Lastly, how would you remain sustainable if Google one day decided to penalize you for whatever reason?
Thanks for reading-- we're actually currently partners w/ Everyday Health for advertising & have no plans to build out a major sales team in the near future. We're hoping to build a business that isn't driven by ad sales, but instead driven by guiding people to products, tools, and services that are as high-quality as our content & will help them achieve their goals.
In terms of engagement-- we have a lot on the way. Right now our focus has been purely to build the highest-quality brand equity and an audience. We've got a 26% return rate, so think we're doing something right so far-- though obviously there's a long way to go and a lot more to do.

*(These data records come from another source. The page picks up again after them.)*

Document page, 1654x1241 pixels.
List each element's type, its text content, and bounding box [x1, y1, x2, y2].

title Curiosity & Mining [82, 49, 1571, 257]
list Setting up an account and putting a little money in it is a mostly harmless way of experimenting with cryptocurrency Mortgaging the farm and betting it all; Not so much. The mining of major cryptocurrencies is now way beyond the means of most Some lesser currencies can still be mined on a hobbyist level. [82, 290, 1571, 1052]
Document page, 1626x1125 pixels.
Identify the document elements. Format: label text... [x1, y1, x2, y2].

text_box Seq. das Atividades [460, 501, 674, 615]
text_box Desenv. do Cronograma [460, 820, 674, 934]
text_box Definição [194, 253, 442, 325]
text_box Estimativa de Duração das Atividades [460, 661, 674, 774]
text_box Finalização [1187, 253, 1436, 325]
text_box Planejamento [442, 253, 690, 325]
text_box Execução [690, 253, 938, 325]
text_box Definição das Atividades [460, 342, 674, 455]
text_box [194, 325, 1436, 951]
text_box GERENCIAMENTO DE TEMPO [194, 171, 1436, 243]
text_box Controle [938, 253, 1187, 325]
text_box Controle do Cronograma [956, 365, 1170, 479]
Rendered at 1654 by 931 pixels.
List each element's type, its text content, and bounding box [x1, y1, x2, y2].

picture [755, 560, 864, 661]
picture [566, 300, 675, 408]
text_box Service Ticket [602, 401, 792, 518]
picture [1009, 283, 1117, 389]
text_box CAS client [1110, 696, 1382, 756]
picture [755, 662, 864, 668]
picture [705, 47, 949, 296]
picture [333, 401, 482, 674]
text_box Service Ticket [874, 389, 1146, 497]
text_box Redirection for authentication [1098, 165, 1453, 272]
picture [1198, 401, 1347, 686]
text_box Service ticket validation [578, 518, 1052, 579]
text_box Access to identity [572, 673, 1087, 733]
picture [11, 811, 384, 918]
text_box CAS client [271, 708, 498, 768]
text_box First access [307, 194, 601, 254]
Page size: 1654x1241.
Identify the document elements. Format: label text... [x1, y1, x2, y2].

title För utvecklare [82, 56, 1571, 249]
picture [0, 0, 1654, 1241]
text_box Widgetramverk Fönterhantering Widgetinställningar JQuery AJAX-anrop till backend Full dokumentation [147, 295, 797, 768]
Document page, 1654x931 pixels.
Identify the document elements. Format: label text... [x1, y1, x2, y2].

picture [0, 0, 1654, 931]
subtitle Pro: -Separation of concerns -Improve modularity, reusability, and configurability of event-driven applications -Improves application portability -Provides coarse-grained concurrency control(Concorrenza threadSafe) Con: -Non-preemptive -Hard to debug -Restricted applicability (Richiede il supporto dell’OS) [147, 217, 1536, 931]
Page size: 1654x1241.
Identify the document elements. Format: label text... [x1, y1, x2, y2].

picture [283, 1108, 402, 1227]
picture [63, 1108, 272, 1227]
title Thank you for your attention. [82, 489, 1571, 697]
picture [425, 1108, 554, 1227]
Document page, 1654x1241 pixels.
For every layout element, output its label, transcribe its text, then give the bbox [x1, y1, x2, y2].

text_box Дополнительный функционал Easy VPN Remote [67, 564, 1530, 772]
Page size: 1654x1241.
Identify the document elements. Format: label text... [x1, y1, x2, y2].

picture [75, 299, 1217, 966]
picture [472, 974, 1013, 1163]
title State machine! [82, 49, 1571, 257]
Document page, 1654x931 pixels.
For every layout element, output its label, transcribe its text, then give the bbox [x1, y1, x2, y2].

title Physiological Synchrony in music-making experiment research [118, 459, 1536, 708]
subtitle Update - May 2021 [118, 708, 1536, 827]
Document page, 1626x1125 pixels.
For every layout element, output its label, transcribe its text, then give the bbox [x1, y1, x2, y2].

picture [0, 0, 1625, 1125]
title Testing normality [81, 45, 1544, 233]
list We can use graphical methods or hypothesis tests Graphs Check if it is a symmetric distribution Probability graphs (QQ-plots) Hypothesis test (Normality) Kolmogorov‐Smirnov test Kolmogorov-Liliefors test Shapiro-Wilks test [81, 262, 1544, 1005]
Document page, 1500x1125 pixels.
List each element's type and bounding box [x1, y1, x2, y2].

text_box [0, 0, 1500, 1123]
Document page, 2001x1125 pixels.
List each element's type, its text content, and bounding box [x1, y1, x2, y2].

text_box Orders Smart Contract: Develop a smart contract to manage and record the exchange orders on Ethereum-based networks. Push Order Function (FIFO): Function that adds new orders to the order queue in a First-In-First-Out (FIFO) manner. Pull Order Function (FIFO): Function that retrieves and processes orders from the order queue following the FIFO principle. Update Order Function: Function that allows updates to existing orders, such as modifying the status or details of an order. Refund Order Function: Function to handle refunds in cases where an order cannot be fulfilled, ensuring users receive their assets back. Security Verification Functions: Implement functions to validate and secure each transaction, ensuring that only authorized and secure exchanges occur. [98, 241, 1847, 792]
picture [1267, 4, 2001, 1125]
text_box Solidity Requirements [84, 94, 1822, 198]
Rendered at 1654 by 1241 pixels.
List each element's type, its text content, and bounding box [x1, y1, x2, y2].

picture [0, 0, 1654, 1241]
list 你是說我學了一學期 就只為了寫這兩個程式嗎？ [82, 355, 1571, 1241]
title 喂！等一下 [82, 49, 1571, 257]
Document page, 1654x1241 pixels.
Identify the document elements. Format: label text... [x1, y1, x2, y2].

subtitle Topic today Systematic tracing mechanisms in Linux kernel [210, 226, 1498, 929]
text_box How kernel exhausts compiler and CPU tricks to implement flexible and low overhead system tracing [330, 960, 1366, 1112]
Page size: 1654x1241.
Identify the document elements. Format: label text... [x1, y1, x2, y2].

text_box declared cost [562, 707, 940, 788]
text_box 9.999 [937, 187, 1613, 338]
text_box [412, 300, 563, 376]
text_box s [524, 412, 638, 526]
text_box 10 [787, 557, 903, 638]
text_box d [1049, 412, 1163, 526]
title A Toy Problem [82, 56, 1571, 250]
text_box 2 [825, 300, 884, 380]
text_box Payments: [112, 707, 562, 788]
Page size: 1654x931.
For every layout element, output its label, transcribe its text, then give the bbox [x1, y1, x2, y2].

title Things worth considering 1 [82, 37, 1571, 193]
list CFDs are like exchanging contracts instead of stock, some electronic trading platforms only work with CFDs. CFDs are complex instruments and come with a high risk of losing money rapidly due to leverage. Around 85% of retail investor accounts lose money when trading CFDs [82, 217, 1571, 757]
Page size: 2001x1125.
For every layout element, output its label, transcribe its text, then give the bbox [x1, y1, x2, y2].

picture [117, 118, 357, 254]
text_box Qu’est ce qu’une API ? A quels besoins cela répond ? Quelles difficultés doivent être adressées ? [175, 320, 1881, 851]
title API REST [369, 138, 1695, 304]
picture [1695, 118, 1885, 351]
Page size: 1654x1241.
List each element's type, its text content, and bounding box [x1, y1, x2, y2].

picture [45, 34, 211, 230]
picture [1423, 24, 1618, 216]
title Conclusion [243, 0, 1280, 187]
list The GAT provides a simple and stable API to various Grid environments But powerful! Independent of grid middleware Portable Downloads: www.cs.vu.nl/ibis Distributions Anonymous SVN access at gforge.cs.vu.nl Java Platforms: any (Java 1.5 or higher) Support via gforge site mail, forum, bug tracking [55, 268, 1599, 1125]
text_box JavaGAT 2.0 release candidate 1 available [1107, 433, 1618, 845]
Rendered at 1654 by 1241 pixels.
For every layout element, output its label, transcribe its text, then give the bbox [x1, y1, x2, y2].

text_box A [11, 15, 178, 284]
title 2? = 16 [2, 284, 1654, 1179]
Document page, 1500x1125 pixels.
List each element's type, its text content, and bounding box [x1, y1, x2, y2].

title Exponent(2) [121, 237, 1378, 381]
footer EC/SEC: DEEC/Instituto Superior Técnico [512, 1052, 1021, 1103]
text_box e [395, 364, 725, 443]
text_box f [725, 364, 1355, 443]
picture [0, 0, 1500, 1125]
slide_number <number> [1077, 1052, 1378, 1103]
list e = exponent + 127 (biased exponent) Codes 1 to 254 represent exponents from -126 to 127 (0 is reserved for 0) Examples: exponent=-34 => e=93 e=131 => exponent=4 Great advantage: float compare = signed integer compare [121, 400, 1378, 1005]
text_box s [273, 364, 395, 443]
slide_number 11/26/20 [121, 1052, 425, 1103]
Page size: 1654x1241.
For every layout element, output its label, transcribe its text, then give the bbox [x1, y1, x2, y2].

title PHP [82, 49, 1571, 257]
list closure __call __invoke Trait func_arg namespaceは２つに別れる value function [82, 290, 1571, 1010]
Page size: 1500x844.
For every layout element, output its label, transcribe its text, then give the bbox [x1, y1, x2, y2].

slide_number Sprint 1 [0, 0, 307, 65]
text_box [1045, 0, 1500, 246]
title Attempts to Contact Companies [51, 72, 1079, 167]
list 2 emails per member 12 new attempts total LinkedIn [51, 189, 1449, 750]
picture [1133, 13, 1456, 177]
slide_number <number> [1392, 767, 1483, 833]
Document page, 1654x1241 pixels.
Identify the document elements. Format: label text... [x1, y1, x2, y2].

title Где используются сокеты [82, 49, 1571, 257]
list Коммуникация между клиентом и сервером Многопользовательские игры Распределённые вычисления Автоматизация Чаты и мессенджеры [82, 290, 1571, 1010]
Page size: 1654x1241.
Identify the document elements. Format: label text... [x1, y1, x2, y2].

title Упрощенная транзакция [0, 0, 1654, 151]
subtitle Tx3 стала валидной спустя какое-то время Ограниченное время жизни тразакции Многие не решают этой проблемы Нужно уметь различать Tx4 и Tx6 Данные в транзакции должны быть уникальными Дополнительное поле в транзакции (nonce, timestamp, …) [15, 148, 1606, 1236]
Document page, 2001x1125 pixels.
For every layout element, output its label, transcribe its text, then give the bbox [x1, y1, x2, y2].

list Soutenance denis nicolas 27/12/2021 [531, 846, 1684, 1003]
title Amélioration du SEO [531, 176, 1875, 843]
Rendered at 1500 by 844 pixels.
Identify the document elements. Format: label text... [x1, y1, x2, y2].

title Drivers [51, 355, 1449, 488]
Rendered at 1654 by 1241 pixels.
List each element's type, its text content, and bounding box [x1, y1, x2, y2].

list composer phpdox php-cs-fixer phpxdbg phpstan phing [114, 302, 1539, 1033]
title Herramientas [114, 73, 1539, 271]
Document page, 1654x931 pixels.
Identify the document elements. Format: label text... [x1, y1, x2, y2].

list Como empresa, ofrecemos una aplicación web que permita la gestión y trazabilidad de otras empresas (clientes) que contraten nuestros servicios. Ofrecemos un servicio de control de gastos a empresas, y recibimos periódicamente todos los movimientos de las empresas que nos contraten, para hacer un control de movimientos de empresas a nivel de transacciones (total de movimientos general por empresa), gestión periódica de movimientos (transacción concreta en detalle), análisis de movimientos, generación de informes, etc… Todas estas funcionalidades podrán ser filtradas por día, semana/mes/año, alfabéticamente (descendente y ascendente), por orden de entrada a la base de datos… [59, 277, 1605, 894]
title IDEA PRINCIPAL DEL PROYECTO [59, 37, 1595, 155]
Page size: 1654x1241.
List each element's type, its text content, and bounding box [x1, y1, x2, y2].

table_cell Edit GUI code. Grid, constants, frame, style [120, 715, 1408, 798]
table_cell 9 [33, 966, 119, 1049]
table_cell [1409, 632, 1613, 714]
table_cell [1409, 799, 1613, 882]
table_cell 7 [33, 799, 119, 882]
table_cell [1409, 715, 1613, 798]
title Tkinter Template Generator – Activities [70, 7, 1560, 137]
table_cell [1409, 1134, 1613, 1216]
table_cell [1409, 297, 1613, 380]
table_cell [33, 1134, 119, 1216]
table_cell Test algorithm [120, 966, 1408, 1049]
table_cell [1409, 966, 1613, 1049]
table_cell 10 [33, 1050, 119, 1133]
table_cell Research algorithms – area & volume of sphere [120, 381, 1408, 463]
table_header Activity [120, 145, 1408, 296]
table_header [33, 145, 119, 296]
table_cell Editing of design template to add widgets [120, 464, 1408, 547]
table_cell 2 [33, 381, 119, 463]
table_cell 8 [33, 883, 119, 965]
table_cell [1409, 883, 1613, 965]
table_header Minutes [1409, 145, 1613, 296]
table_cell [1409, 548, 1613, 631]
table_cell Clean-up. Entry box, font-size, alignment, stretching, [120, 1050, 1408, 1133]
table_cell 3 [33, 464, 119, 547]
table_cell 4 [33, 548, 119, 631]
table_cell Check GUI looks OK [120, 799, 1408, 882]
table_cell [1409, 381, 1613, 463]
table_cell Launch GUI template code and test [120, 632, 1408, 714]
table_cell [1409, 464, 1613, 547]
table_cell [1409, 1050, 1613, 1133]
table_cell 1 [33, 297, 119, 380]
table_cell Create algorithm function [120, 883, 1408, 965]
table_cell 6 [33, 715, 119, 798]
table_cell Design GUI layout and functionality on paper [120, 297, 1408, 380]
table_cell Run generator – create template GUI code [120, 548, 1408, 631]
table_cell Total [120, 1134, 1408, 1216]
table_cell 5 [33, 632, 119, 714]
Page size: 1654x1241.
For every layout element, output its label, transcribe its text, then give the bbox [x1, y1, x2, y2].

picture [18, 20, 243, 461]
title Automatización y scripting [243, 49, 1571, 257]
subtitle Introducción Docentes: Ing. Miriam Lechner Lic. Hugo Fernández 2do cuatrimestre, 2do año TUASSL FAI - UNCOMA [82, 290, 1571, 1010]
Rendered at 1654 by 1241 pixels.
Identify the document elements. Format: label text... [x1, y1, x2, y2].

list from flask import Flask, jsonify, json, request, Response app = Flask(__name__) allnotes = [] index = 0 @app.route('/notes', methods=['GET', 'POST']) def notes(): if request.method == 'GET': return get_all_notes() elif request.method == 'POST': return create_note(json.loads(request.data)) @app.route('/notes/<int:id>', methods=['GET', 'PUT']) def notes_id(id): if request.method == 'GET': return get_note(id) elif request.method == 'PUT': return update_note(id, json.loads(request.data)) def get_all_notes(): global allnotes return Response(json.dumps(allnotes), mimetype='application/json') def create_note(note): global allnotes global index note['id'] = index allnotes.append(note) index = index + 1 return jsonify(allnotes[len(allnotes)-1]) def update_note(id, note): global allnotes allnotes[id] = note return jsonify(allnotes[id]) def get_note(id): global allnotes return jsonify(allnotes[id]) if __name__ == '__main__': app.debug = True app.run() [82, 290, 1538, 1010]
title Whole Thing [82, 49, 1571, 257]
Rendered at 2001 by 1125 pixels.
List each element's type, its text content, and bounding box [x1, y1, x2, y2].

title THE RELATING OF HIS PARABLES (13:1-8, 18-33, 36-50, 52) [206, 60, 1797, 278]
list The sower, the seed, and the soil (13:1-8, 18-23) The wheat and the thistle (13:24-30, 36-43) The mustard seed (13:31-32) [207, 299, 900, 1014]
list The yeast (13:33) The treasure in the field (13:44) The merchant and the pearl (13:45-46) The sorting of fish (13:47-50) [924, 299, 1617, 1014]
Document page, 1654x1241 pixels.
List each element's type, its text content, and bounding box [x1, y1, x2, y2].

Our traffic is currently less than 6% driven by Google search-- but we're already ranking for some pretty awesome terms ahead of some classic incumbents. We believe we're writing among the highest-quality content in the space already (every fact cited by a PubMed study, every article approved by multiple experts) & that if we keep consistently doing that and people keep returning & noticing that we likely won't penalized by Google in the future. My take at least!
Nice. If you ever want to explore drop-in route planning using maps (OSM and/or google), as well as activity tracking using GPS data, we have an extensive javascript API to interact with our service. Basically, we handle everything complicated, and it's just a matter of JS developers and designers making it nice on your front end.